Trioncinia patens

Scientific classification
- Kingdom: Plantae
- Clade: Tracheophytes
- Clade: Angiosperms
- Clade: Eudicots
- Clade: Asterids
- Order: Asterales
- Family: Asteraceae
- Genus: Trioncinia
- Species: T. patens
- Binomial name: Trioncinia patens A.E.Holland & D.W.Butler

= Trioncinia patens =

- Authority: A.E.Holland & D.W.Butler

Species of flowering plant

Trioncinia patens is a species of flowering plant in the family Asteraceae. It is endemic to Queensland.

== Description ==
Trioncinia patens is a perennial plant that typically grows up to 50 cm tall. It has a thick woody taproot and several stems arise from the caudex. The alternate leaves are mostly basal, and are up to 7 cm long; the petioles are up to 4 cm long; the lamina is pinnatifid, and is up to 3 cm long and 2 cm wide; the narrow leaf segments are 1 to 1.5 mm wide, and have a short, sharply pointed tip at the apex. The inflorescences are branched in the upper half of the plant, the peduncles are 4 to 12 cm long, often with 1 or 2 bracts in the upper half. The capitula are 6 to 9 mm in diameter, and are radiate; the domed receptacle is 1.6 to 2.4 mm in diameter.
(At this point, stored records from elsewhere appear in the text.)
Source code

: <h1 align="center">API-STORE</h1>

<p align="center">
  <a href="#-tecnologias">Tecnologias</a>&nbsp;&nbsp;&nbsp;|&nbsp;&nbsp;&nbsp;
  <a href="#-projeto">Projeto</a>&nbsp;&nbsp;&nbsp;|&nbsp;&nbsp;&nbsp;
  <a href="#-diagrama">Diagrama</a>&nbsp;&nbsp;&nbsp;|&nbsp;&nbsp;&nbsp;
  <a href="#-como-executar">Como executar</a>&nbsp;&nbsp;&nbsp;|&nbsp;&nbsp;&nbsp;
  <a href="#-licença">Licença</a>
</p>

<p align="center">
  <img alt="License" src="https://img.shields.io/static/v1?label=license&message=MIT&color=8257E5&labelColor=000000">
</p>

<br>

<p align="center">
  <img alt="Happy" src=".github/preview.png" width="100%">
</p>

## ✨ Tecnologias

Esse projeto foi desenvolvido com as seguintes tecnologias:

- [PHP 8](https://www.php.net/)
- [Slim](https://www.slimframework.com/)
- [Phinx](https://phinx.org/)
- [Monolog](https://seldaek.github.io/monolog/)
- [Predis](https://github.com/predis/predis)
The involucres are hemispheric, the phyllaries are in 2 or 3 series; the short, triangular outer phyllaries are 1-2 mm long, and 0.5 to 1 mm wide; the middle and inner phyllaries are ovate to oblong or obovate, and are 2.4 to 3.6 mm long and 0.8 to 1.1 mm wide. The receptacular bracts are linear to lanceolate, and are 3 to 4 mm long and 0.1 to 0.3 mm wide. The ray florets have 2 lobes; the claw is 1 mm long; the yellow lamina is obovate, and is 1.8 to 2.2 mm long, and 1 to 1.4 mm wide. There are 11 to 17 disc florets that are 2 to 2.5 mm long and 0.2 mm wide. The anthers are 0.8 mm long. The cypselae are terate, and are 5 to 7 mm long and 0.7 to 1 mm in diameter.

== Distribution and habitat ==
Trioncinia patens is found from three locations, all on the toe-slopes of the peaks in or near the Peak Range National Park.

It grows in eucalypt woodland on dark-gray to red-brown clay or clay loams.